▸ **TEKS YANG DIBERIKAN**
####################

Website Dakwah untuk Kemuliaan Islam dan Kaum Muslim

Pengertian NKRI Syariah - Hasil Ijtima Ulama IV Bogor 2019

Pengertian NKRI Syariah - Hasil Ijtima Ulama IV Bogor 2019
Kesepakatan atau Ijtima' Ulama IV di Bogor, Senin 5 Agustus 2019, mengeluarkan sejumlah rekomendasi. Para ulama yang hadir mengajak umat Islam mewujudkan "NKRI bersyariah berdasarkan Pancasila".

Penanggung jawab Ijtimak Ulama IV Yusuf Muhammad Martak mengatakan, semua ulama telah sepakat untuk menerapkan syariat Islam. Ijtimak Ulama IV juga menyinggung soal penegakan sistem khilafah.

"Ijtimak Ulama bahwa sesungguhnya semua ulama ahlussunah waljamaah telah sepakat penerapan syariah, dan penegakan khilafah serta amar ma'ruf nahi munkar adalah kewajiban agama Islam," ujar Yusuf Muhammad Martak di Hotel Lor In, Sentul, Bogor, Senin (5/8/2019).

Ijtimak ulama juga sepakat melawan pemerintahan yang zalim secara konstitusional.

Mewujudkan NKRI syariah yang berdasarkan Pancasila sebagaimana termaktub dalam pembukaan, dan batang tubuh UU 1945 dengan prinsip ayat suci, di atas ayat konstitusi, agar diimplementasikan dalam kehidupan beragama berbangsa dan bernegara.

Ijtima Ulama IV juga menyinggung kecurangan pada Pemilu 2019. "Bahwa Pemilu 2019 adalah pemilu curang yang terstruktur, sistematis, masif, dan brutal," imbuhnya.

8 rekomendasi Ijtimak Ulama IV

Berikut isi lengkap 8 rekomendasi Ijtimak Ulama IV:

1. Menolak kekuasaan yang berdiri atas dasar kecurangan dan kezaliman serta mengambil jarak dengan kekuasaan tersebut

2. Menolak segala putusan hukum yang tidak memenuhi prinsip keadilan.

####################

▸ **TUJUAN A**
Susun catatan pada rentang dari baris yang memuat "order: Bryopsidales" sampai dengan baris yang memuat "scientific name: Pyrrhocoris apterus" sebagai CSV dua kolom bernama label dan nilai. Buat satu baris untuk setiap catatan, dengan label berisi isi catatan dan nilai berisi jawabannya; apit setiap isian dengan tanda kutip dan ganti jeda baris dengan spasi.

▸ **CATATAN YANG DIEKSTRAK**

####################

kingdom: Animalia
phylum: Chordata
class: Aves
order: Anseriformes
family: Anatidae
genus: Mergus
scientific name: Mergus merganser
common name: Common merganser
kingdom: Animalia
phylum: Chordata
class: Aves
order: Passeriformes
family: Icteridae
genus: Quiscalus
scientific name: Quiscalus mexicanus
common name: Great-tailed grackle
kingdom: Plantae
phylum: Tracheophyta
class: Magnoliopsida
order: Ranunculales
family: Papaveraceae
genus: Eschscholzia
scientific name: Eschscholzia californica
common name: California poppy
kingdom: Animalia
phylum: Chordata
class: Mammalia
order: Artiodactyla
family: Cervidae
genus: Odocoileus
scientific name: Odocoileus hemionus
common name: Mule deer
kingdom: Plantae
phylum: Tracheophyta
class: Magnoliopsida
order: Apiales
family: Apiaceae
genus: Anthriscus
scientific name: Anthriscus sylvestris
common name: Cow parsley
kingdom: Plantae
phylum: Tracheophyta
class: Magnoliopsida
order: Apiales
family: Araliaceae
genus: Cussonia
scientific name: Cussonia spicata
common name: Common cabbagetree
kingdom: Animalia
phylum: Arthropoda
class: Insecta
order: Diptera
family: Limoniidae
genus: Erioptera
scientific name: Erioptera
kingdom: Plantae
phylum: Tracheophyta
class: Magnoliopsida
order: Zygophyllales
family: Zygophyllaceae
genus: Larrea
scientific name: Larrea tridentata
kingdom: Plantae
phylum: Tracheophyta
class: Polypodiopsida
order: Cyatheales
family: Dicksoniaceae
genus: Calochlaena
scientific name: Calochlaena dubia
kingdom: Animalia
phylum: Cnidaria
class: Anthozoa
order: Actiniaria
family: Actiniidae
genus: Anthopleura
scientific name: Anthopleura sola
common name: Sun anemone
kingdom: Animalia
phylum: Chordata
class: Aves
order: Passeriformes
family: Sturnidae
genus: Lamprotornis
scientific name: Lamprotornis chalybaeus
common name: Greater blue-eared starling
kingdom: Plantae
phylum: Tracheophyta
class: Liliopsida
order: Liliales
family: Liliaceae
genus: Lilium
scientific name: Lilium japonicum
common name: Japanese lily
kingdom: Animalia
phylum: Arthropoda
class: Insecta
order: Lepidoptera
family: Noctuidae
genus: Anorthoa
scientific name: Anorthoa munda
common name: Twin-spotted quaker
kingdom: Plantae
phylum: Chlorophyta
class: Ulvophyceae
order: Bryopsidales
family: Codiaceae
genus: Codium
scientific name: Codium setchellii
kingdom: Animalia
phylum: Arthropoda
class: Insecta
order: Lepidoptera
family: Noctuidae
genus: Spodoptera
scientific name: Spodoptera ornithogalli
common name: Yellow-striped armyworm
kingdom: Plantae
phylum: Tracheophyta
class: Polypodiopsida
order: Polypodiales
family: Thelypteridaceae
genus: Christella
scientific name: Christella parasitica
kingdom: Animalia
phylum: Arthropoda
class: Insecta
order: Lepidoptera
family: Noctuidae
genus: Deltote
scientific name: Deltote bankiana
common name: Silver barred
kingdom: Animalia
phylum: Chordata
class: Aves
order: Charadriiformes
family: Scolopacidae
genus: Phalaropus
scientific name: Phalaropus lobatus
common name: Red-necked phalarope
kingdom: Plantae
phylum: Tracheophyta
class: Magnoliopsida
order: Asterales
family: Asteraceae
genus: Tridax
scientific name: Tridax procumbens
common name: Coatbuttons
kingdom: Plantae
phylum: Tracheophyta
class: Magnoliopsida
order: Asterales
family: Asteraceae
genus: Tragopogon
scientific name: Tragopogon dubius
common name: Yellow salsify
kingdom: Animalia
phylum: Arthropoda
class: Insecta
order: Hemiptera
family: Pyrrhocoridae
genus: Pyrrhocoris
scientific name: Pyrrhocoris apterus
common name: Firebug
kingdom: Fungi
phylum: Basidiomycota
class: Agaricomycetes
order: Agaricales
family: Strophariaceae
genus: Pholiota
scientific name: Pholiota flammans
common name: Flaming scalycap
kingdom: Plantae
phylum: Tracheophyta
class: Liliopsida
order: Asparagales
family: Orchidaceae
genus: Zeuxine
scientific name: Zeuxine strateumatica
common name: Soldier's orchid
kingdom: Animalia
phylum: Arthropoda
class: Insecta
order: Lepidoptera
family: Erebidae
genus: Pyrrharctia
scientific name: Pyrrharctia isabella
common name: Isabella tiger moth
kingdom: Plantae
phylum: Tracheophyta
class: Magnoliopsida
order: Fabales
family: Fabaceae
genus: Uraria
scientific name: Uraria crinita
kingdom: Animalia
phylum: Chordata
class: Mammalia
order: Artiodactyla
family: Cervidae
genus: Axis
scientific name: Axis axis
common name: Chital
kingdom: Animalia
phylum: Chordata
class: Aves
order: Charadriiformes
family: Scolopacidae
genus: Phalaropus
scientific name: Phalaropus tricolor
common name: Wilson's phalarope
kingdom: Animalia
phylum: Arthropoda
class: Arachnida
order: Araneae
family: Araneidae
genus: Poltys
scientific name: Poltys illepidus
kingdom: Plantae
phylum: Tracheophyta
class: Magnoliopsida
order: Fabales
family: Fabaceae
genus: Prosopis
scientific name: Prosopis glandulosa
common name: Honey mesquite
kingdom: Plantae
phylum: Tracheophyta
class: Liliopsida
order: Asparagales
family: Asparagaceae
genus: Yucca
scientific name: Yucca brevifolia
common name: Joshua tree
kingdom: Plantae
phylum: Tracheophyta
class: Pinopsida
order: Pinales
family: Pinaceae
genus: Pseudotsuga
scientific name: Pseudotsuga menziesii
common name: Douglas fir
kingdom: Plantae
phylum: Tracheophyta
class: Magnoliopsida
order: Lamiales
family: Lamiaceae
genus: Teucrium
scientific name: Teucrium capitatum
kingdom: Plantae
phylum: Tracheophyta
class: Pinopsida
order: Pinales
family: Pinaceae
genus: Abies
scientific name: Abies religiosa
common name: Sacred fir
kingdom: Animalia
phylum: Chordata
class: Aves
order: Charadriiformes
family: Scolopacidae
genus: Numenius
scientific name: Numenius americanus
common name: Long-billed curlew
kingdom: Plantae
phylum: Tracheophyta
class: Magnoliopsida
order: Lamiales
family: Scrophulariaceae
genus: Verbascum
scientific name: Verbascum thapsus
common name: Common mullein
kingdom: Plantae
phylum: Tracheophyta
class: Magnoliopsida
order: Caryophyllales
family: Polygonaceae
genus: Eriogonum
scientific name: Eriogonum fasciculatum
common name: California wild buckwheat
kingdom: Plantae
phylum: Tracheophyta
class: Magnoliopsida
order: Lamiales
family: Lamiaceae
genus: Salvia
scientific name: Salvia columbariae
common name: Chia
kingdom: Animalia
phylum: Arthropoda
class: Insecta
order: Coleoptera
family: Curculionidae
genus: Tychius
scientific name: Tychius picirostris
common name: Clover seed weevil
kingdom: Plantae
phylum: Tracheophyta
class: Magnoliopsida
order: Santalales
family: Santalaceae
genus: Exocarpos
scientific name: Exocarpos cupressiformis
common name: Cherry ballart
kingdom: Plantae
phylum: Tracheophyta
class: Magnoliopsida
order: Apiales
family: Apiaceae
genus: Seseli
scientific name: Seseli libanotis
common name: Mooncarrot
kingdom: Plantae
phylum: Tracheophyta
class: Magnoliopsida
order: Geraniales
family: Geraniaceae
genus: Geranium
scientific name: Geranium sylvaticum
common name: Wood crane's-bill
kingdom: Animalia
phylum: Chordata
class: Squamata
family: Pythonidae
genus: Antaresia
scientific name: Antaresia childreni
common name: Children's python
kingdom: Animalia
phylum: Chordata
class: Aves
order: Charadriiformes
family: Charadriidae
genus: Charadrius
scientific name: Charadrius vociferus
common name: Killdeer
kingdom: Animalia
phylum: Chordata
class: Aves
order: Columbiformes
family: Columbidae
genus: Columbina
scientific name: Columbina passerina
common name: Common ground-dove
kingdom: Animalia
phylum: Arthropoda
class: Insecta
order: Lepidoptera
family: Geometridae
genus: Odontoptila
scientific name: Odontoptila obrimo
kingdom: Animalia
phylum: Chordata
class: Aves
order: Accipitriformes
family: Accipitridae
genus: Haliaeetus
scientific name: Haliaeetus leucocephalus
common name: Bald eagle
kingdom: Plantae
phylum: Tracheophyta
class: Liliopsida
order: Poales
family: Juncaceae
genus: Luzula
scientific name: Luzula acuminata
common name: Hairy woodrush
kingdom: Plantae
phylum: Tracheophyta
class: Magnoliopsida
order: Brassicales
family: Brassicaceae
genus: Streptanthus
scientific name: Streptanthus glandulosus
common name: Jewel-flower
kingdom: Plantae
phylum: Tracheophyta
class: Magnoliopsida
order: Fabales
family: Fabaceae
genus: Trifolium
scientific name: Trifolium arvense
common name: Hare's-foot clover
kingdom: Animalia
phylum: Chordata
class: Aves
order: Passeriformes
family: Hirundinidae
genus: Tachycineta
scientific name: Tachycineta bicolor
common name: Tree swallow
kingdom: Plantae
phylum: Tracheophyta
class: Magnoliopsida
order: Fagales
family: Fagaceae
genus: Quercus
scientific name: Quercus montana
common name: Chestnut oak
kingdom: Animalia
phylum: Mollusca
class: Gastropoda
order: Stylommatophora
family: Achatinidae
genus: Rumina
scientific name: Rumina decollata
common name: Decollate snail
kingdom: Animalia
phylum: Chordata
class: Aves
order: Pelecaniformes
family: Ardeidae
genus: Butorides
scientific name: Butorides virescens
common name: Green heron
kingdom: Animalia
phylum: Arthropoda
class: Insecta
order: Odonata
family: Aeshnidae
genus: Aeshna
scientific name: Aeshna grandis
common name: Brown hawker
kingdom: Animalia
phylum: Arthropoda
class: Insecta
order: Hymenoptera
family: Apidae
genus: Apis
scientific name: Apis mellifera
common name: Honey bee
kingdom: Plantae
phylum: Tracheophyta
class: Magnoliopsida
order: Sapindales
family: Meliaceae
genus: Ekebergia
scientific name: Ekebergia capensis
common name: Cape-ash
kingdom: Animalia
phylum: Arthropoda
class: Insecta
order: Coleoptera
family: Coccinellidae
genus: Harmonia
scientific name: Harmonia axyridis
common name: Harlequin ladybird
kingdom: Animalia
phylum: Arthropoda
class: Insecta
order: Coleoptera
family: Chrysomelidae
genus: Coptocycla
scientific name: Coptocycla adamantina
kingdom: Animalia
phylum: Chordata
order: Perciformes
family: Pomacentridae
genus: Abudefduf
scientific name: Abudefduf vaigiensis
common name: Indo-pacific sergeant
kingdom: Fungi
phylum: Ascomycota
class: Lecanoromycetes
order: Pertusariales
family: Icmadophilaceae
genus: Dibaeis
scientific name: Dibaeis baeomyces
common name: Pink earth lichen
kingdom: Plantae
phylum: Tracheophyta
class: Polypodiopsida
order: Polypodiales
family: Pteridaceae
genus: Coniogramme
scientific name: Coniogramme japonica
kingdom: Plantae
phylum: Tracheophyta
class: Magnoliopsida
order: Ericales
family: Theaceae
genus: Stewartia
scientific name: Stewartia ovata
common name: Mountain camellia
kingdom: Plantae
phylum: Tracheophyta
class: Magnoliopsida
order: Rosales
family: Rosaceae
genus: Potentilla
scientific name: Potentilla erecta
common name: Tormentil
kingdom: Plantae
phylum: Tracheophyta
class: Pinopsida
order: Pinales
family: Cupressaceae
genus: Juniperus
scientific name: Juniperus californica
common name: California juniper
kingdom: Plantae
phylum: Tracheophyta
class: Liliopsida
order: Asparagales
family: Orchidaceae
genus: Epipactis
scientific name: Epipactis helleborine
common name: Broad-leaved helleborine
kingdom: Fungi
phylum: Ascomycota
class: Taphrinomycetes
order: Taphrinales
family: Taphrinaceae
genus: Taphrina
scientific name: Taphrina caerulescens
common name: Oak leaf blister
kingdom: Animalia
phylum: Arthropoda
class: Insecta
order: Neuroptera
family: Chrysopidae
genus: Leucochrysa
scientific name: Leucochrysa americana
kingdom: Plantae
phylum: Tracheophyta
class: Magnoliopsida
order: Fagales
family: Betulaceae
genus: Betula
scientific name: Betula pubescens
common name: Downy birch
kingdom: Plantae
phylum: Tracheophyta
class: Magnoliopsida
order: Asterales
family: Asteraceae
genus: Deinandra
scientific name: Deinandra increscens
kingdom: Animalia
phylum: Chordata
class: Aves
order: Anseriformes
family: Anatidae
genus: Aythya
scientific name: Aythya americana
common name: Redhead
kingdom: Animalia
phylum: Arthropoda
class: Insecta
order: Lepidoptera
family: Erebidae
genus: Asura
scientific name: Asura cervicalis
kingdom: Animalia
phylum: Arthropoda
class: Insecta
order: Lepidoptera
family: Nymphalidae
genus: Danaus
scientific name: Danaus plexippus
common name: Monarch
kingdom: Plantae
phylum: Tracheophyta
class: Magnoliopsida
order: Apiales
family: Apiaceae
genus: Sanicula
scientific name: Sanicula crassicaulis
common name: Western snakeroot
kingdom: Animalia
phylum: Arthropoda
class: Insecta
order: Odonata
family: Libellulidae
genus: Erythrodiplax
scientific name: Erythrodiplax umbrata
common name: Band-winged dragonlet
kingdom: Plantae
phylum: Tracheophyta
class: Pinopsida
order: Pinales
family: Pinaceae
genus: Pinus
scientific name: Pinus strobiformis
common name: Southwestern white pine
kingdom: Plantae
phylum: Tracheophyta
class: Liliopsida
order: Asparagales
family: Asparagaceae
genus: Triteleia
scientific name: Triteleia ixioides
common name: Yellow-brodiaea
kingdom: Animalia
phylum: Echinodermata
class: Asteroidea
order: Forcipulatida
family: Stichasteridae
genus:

####################

▸ **TUJUAN B**
Salin bagian teks tentang Ijtima Ulama IV dari "Berikut isi lengkap" sampai dengan "memenuhi prinsip keadilan." tanpa mengubah apa pun.

▸ **JAWABAN AKHIR A**
label,nilai
"order:","Bryopsidales"
"family:","Codiaceae"
"genus:","Codium"
"scientific name:","Codium setchellii"
"kingdom:","Animalia"
"phylum:","Arthropoda"
"class:","Insecta"
"order:","Lepidoptera"
"family:","Noctuidae"
"genus:","Spodoptera"
"scientific name:","Spodoptera ornithogalli"
"common name:","Yellow-striped armyworm"
"kingdom:","Plantae"
"phylum:","Tracheophyta"
"class:","Polypodiopsida"
"order:","Polypodiales"
"family:","Thelypteridaceae"
"genus:","Christella"
"scientific name:","Christella parasitica"
"kingdom:","Animalia"
"phylum:","Arthropoda"
"class:","Insecta"
"order:","Lepidoptera"
"family:","Noctuidae"
"genus:","Deltote"
"scientific name:","Deltote bankiana"
"common name:","Silver barred"
"kingdom:","Animalia"
"phylum:","Chordata"
"class:","Aves"
"order:","Charadriiformes"
"family:","Scolopacidae"
"genus:","Phalaropus"
"scientific name:","Phalaropus lobatus"
"common name:","Red-necked phalarope"
"kingdom:","Plantae"
"phylum:","Tracheophyta"
"class:","Magnoliopsida"
"order:","Asterales"
"family:","Asteraceae"
"genus:","Tridax"
"scientific name:","Tridax procumbens"
"common name:","Coatbuttons"
"kingdom:","Plantae"
"phylum:","Tracheophyta"
"class:","Magnoliopsida"
"order:","Asterales"
"family:","Asteraceae"
"genus:","Tragopogon"
"scientific name:","Tragopogon dubius"
"common name:","Yellow salsify"
"kingdom:","Animalia"
"phylum:","Arthropoda"
"class:","Insecta"
"order:","Hemiptera"
"family:","Pyrrhocoridae"
"genus:","Pyrrhocoris"
"scientific name:","Pyrrhocoris apterus"

▸ **JAWABAN AKHIR B**
Berikut isi lengkap 8 rekomendasi Ijtimak Ulama IV:

1. Menolak kekuasaan yang berdiri atas dasar kecurangan dan kezaliman serta mengambil jarak dengan kekuasaan tersebut

2. Menolak segala putusan hukum yang tidak memenuhi prinsip keadilan.